Building material maker Everest Industries said it will start exporting its products to the Pacific region,including Australia and New Zealand,in the next six months as it looks to expand its presence overseas.
The company,which primarily exports fibre wall boards,will consider setting up a new facility in India within a year to augment capacity to meet robust demand of this product.
“We are considering to expand our overseas presence and looking at the Pacific region. We are holding discussions in Fiji,Australia and New Zealand,” Everest Industries Executive Director (Operations) Y Srinivasa Rao said.
At present,testing and certification processes for the products are going on in these new locations and the company is likely to introduce the fibre wall boards within next 5-6 months,he added.
The company at present exports mainly fibre cement boards used as walls in modern buildings to the Middle East,the UK,Germany and Italy.
Everest Industries has five manufacturing facilities in Kolkata,Nashik,Coimbatore,Kymore (in Madhya Pradesh) and Roorkee.

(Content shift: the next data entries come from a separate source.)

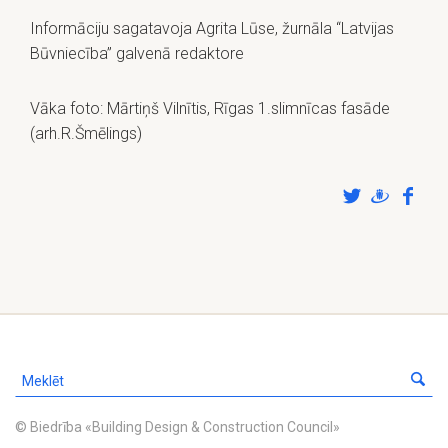
Informāciju sagatavoja Agrita Lūse, žurnāla “Latvijas
Būvniecība” galvenā redaktore
Vāka foto: Mārtiņš Vilnītis, Rīgas 1.slimnīcas fasāde
(arh.R.Šmēlings)
© Biedrība «Building Design & Construction Council»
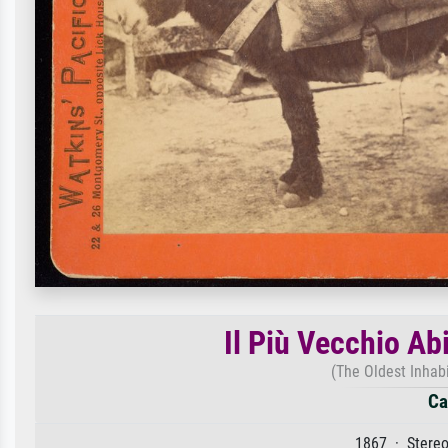
Il Più Vecchio Abi
(The Oldest Inhabi
Ca
1867 · Stereo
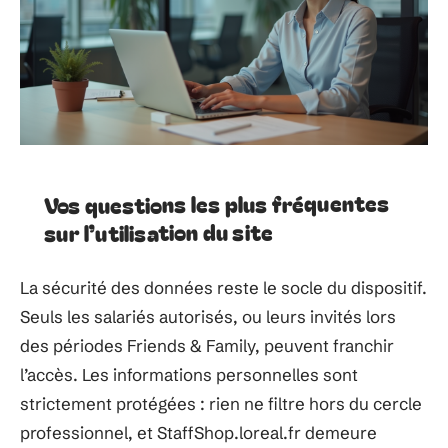
Vos questions les plus fréquentes
sur l’utilisation du site
La sécurité des données reste le socle du dispositif.
Seuls les salariés autorisés, ou leurs invités lors
des périodes Friends & Family, peuvent franchir
l’accès. Les informations personnelles sont
strictement protégées : rien ne filtre hors du cercle
professionnel, et StaffShop.loreal.fr demeure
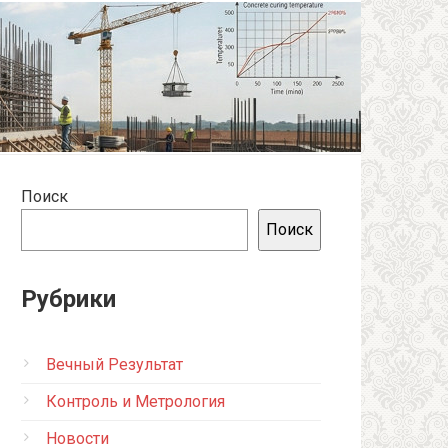
Поиск
Поиск
Рубрики
Вечный Результат
Контроль и Метрология
Новости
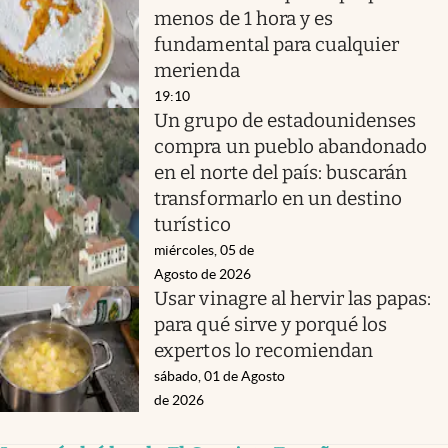
menos de 1 hora y es
fundamental para cualquier
merienda
19:10
Un grupo de estadounidenses
compra un pueblo abandonado
en el norte del país: buscarán
transformarlo en un destino
turístico
miércoles, 05 de
Agosto de 2026
Usar vinagre al hervir las papas:
para qué sirve y porqué los
expertos lo recomiendan
sábado, 01 de Agosto
de 2026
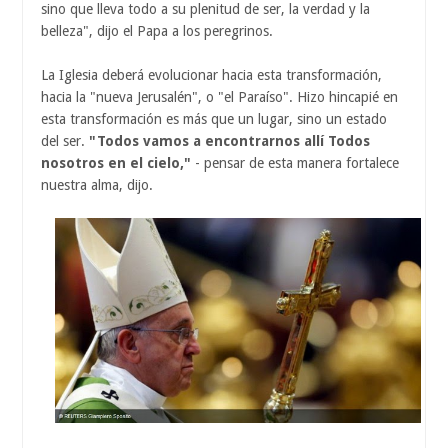
sino que lleva todo a su plenitud de ser, la verdad y la
belleza", dijo el Papa a los peregrinos.
La Iglesia deberá evolucionar hacia esta transformación,
hacia la "nueva Jerusalén", o "el Paraíso". Hizo hincapié en
esta transformación es más que un lugar, sino un estado
del ser.
"Todos vamos a encontrarnos allí Todos
nosotros en el cielo,"
- pensar de esta manera fortalece
nuestra alma, dijo.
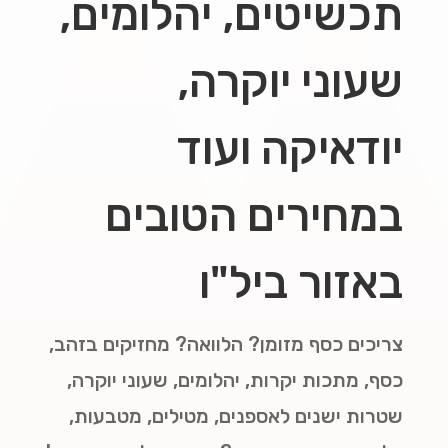
תכשיטים, יהלומים,
שעוני יוקרה,
יודאיקה ועוד
במחירים הטובים
באזור ביל"ו
צריכים כסף מזומן? הלוואה? מחזיקים בזהב,
כסף, מתכות יקרות, יהלומים, שעוני יוקרה,
שטרות ישנים לאספנים, מטילים, מטבעות,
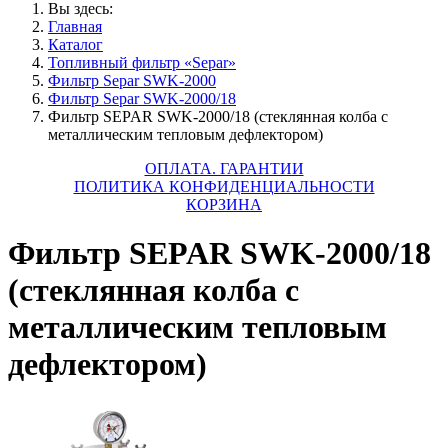
Вы здесь:
Главная
Каталог
Топливный фильтр «Separ»
Фильтр Separ SWK-2000
Фильтр Separ SWK-2000/18
Фильтр SEPAR SWK-2000/18 (стеклянная колба с
металлическим тепловым дефлектором)
ОПЛАТА. ГАРАНТИИ
ПОЛИТИКА КОНФИДЕНЦИАЛЬНОСТИ
КОРЗИНА
Фильтр SEPAR SWK-2000/18
(стеклянная колба с
металлическим тепловым
дефлектором)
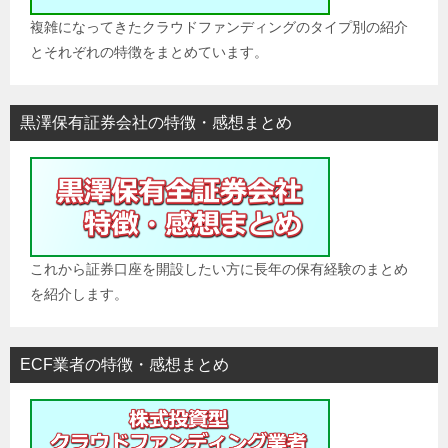
複雑になってきたクラウドファンディングのタイプ別の紹介
とそれぞれの特徴をまとめています。
黒澤保有証券会社の特徴・感想まとめ
これから証券口座を開設したい方に長年の保有経験のまとめ
を紹介します。
ECF業者の特徴・感想まとめ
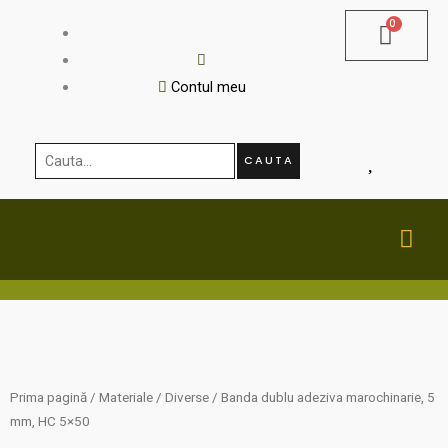
Skip
to
content
Contul meu
Cauta...
CAUTA
MA
ME
Prima pagină
/
Materiale
/
Diverse
/ Banda dublu adeziva marochinarie, 5
mm, HC 5×50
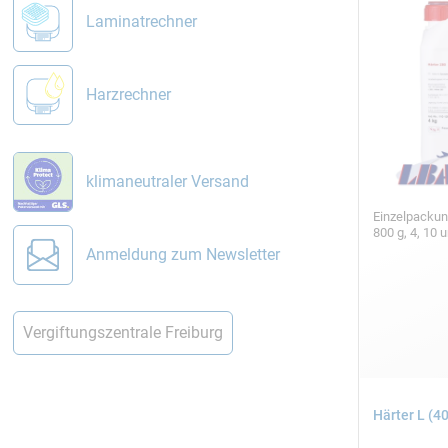
Laminatrechner
Harzrechner
klimaneutraler Versand
Einzelpackun
800 g, 4, 10 
Anmeldung zum Newsletter
Vergiftungszentrale Freiburg
Härter L (4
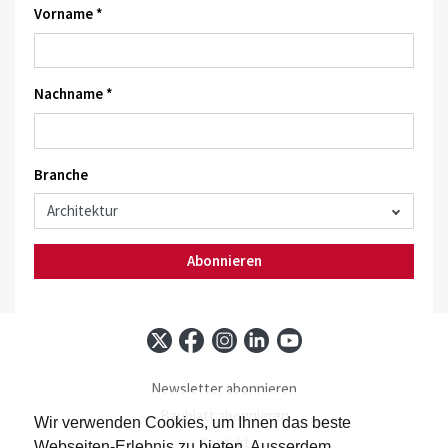
Vorname *
Nachname *
Branche
Abonnieren
Newsletter abonnieren
Baublatt abonnieren
Wir verwenden Cookies, um Ihnen das beste
Kontakt
Webseiten-Erlebnis zu bieten. Ausserdem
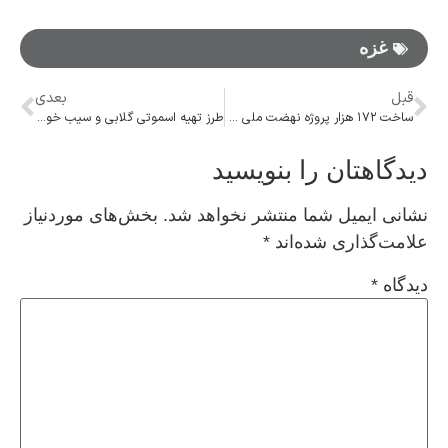
غزه
قبل
بعدی
ساخت ۱۷۲ هزار پروژه نهضت ملی مسکن در شهر و روستا به شکل ویلایی
طرز تهیه اسموتی گلابی و سیب خوشمزه به سبک کافه ها
دیدگاهتان را بنویسید
نشانی ایمیل شما منتشر نخواهد شد.
بخش‌های موردنیاز
علامت‌گذاری شده‌اند
*
دیدگاه
*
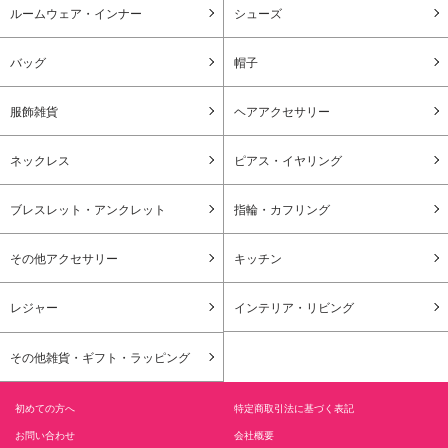
ルームウェア・インナー
シューズ
バッグ
帽子
服飾雑貨
ヘアアクセサリー
ネックレス
ピアス・イヤリング
ブレスレット・アンクレット
指輪・カフリング
その他アクセサリー
キッチン
レジャー
インテリア・リビング
その他雑貨・ギフト・ラッピング
初めての方へ
特定商取引法に基づく表記
お問い合わせ
会社概要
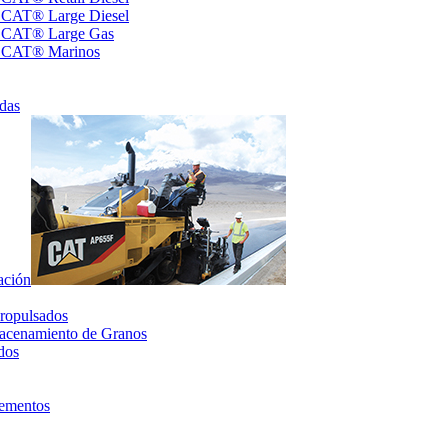
s CAT® Large Diesel
s CAT® Large Gas
s CAT® Marinos
das
ación
ropulsados
acenamiento de Granos
dos
lementos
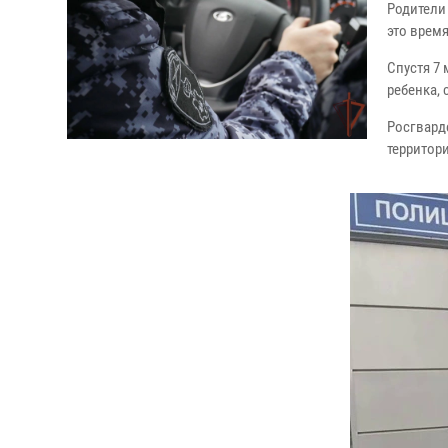
Родители
это врем
Спустя 7
ребенка,
Росгвард
территор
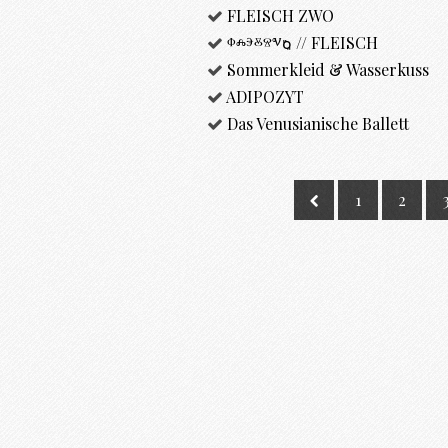
FLEISCH ZWO
ⱇⰾⰵⰻⱄⱌⱒ // FLEISCH
Sommerkleid & Wasserkuss
ADIPOZYT
Das Venusianische Ballett
1
2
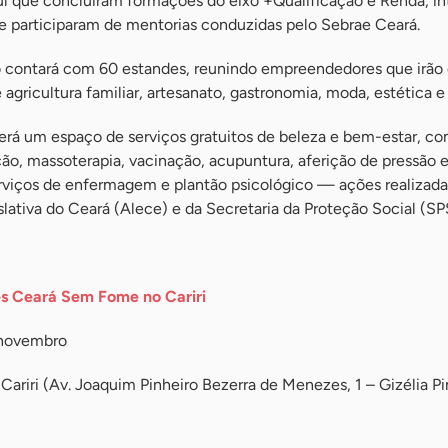
Sul que concluíram formações do eixo +Qualificação e Renda, i
e participaram de mentorias conduzidas pelo Sebrae Ceará.
 contará com 60 estandes, reunindo empreendedores que irão 
agricultura familiar, artesanato, gastronomia, moda, estética e
á um espaço de serviços gratuitos de beleza e bem-estar, co
ão, massoterapia, vacinação, acupuntura, aferição de pressão e
serviços de enfermagem e plantão psicológico — ações realizad
lativa do Ceará (Alece) e da Secretaria da Proteção Social (SP
es Ceará Sem Fome no Cariri
 novembro
Cariri (Av. Joaquim Pinheiro Bezerra de Menezes, 1 – Gizélia Pi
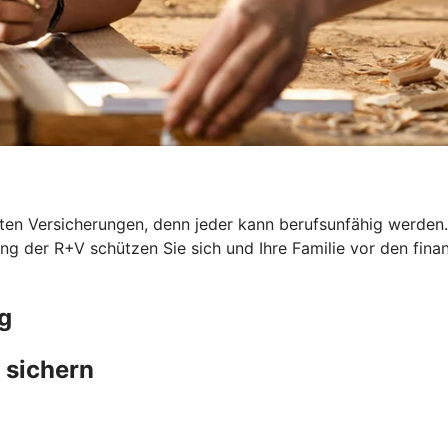
en Versicherungen, denn jeder kann berufsunfähig werden. G
ung der R+V schützen Sie sich und Ihre Familie vor den fina
g
 sichern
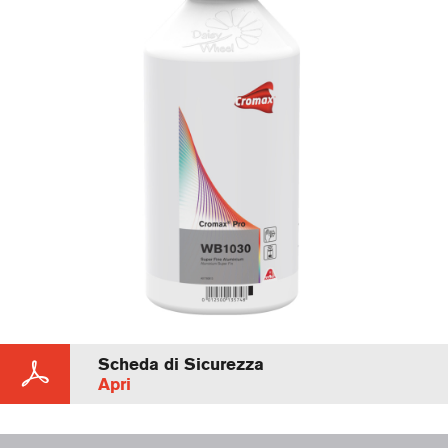
Scheda di Sicurezza
Apri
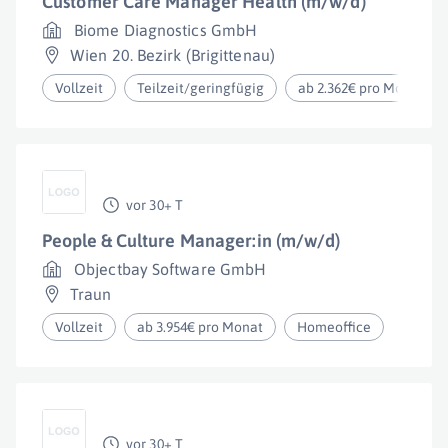
Customer Care Manager Health (m/w/d)
Biome Diagnostics GmbH
Wien 20. Bezirk (Brigittenau)
Vollzeit
Teilzeit/geringfügig
ab 2.362€ pro Monat
vor 30+ T
People & Culture Manager:in (m/w/d)
Objectbay Software GmbH
Traun
Vollzeit
ab 3.954€ pro Monat
Homeoffice
vor 30+ T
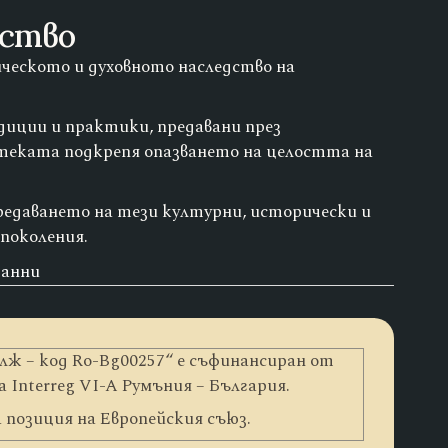
дство
ческото и духовното наследство на
диции и практики, предавани през
теката подкрепя опазването на целостта на
редаването на тези културни, исторически и
поколения.
данни
ж – код Ro-Bg00257“ е съфинансиран от
Interreg VI-A Румъния – България.
позиция на Европейския съюз.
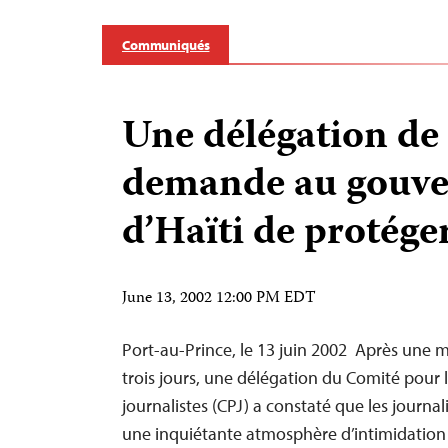
Communiqués
Une délégation de
demande au gouv
d’Haïti de protéger
June 13, 2002 12:00 PM EDT
Port-au-Prince, le 13 juin 2002 ­ Après une 
trois jours, une délégation du Comité pour 
journalistes (CPJ) a constaté que les journali
une inquiétante atmosphère d’intimidation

It makes products like roofing materials,fibre wall boards and steel building solutions.
On the need to set up a new plant,Rao said the company is at present utilising almost 100 per cent of its 90,000 tonnes of total installed capacities across different plants.
“For exports markets,we are facing capacity constraints. Also,exports are growing. So,we have to consider a new facility in one year time,” Rao said.
He,however,said no decision has been taken yet on where the unit will come up and how much could be the investment.
The company is now de-bottlenecking operations and other efficiency enhancement measures to increase productivity till the new plant come up,he added.
Everest clocked a total income Rs 660 crore in 2009-10 and exports contributed Rs 39 crore in it.
“We are hoping that the exports will grow by 20-25 per cent,while the total income is expected to grow 12-15 per cent in 2010-11,” Rao said.
In the last 4-5 years,the company’s revenue has been increasing at 20-25 per cent compound annual growth rate. “In 2010-11,it is slow because the market did not pick up well,and also because of our capacity constraints,” Rao said.
Last month,the company had said it will set up a new manufacturing facility in East India to cater to the growing demand as it aims to cross Rs 1,000 crore revenue in 2011-12.